Voilà bien les traits, croyons-nous, mais sous un autre nom, de l’amie du bûcheron canadien.
Le mâle a le cou, le sommet de la tête noirs, entrecoupé d’un espace triangulaire de blanc, qui se termine à la narine; le bec est noir et court; le reste des parties supérieures, couleur de plomb et cendrées, tachetées d’un peu de brun; les ailes sont frangées de blanc; la poitrine, le ventre blanc jaunâtre; les pieds d’un bleu clair; les yeux couleur de noisette foncé. La femelle ressemble fort au mâle. Les Anglais l’appellent Chicadee à cause de la ressemblance de son cri Chicadee-dee-dee à ses mots.
* M. Nairne, seigneur de La Malbaie, signale un fait si extraordinaire sur le compte de ces oiseaux, que nous lui en laisserons la responsabilité. C’est la découverte, à La Malbaie, le premier février 1858, d’un nid de Mésange dans un arbre que ses employés abattirent dans la forêt; trois jeunes oiseaux tombèrent sur la neige où le froid les fit bientôt mourir.

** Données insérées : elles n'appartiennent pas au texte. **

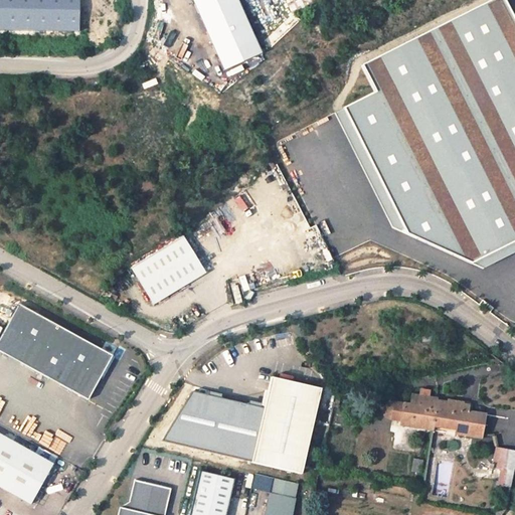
[(0,0),(0,29),(76,31),(76,0),(0,0)]
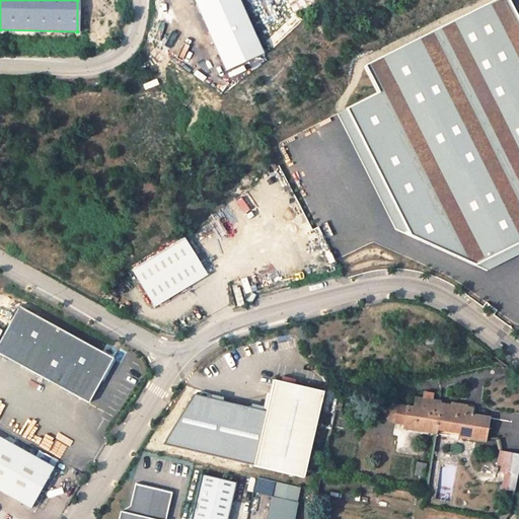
[(237,0),(198,0),(228,68),(262,53),(237,0)]
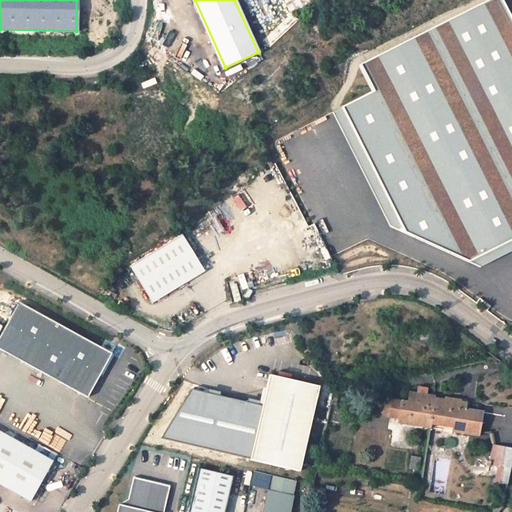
[(511,19),(502,0),(488,0),(362,65),(375,91),(333,113),(390,225),(481,268),(511,252),(511,19)]
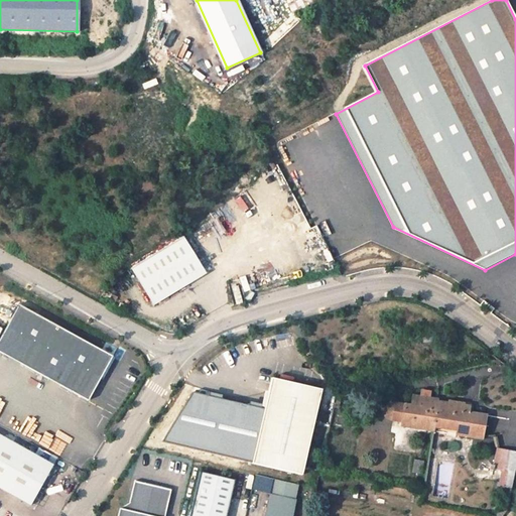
[(352,247),(372,239),(346,175),(326,183),(352,247)]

Les bûcherons les emportèrent à M. Nairne, qui certifie le fait de la manière la plus positive : ceci nous paraît sans précédent au Canada.
Bonjour,
Comme votre billet me fait plaisir ! Pour moi, ce merveilleux petit oiseau représente l’hiver. Je me permets de vous faire partager, ainsi qu’à vos lecteurs, un bref extrait de mon histoire divers et singulière, Tant d’hivers. À la recherche d’un éditeur.
« Le chant mélodieux des mésanges devint l’hymne de mes hivers. Elles lançaient « tchikh-a-di-di » dans un air glacial d’aucune influence sur leur vivacité. Ou sifflaient-elles « di-di-di »? Qu’importe. Il rythmait tant leur vol ondulé que le temps passé sur une branche, perchées à guetter ou à discuter ferme. Une énième prise de bec dans les conifères, et toujours pour le même litige : à qui le tour de s’asseoir au comptoir d’une mangeoire?
Les tonalités de ces petits plumeaux nerveux ajoutaient une couleur supplémentaire aux matins « bleu-blanc-rouge ». Sous un ciel vierge de nuages, sur une neige fraîche exempte de traces, au pied du toit silencieux, je préparais ma glissade au bas d’une pente. »
Merci infiniment, cher François, de ton riche témoignage. Bien beau dimanche à toi.
Quel beau texte. Encore merci pour ces belles trouvailles.
Merci, merci, merci, chère Vous. Bien beau dimanche dans votre coin de pays !
Fidèle amie de nos promenade en forêt!